D’une grande utilité pour les clubs

Et si les têtes semblent suivre le rythme pour ces amoureux tardifs du karaté, qu’en est-il de leurs corps ? « À la fin de la première saison, de nombreux maux de dos et de hanche avaient disparu, avance Bernard Paugam, qui a pu compter, comme Gilbert Leblant, sur des praticiens karatékas pour assurer les postures adéquates. La santé et la maîtrise technique doivent être la priorité, loin devant l’efficacité qui n’est qu’annexe puisque ce n’est pas la compétition, ni la volonté de savoir se défendre, qui a conditionné la venue de ces gens au club. Ils sont en revanche tous impressionnants de motivation, comme s’ils étaient là pour rattraper le temps perdu. J’en ai même une quinzaine qui sortent de leur zone de confort en prenant part aux autres créneaux du club. »

C’est ainsi que les ados/adultes de Lesneven voient évoluer depuis deux saisons Anne à leurs côtés. « En pratiquant deux fois par semaine, mes douleurs liées à de l’arthrose dans mes chevilles, genoux et épaules ont diminué, évoque la tonique octogénaire. Et je n’ai même plus besoin de porter ma chevillère désormais ! » Pour Francis, présent trois jours par semaine, c’est son « tonus musculaire » qui s’en ressent. Un bien-être général sur lequel peut compter Bernard Paugam en dehors de ses séances, sans aucune préméditation de sa part initialement. « Avec leurs vécus, ils ont développé de vrais réseaux dans les alentours, connaissent bien le milieu associatif, et sont donc d’une grande utilité pour le club. Grâce à eux, nous avons par exemple mené à bien une opération de sponsoring, pour laquelle ils étaient contents de s’investir sans vraiment avoir à leur demander. Ils font presque office d’appâts également puisqu’il n’est pas rare qu’ils nous ramènent leurs petits-enfants. »

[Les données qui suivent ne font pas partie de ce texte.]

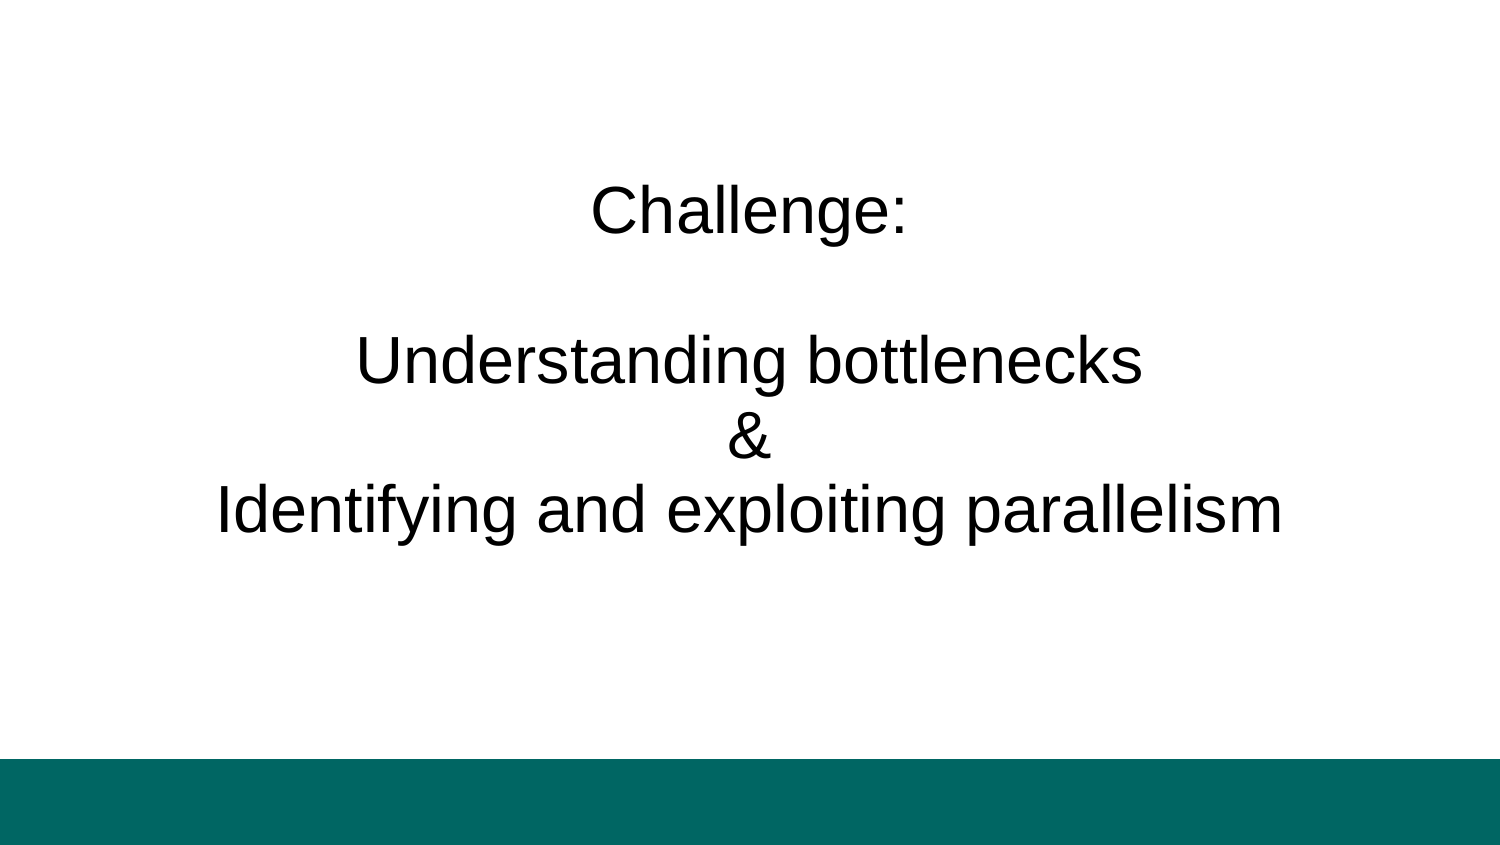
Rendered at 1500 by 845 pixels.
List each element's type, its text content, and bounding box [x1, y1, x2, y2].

Et ce n’est pas Gilbert Leblant qui dira le contraire. « Sur les cent-cinquante licenciés que compte actuellement notre club, plus d’un tiers sont des seniors. C’est une formidable aubaine à saisir pour les clubs qui souhaitent s’investir auprès d’eux, à qui je conseillerai seulement de bien communiquer en amont pour réussir. » Mieux vaut tard que jamais, non ?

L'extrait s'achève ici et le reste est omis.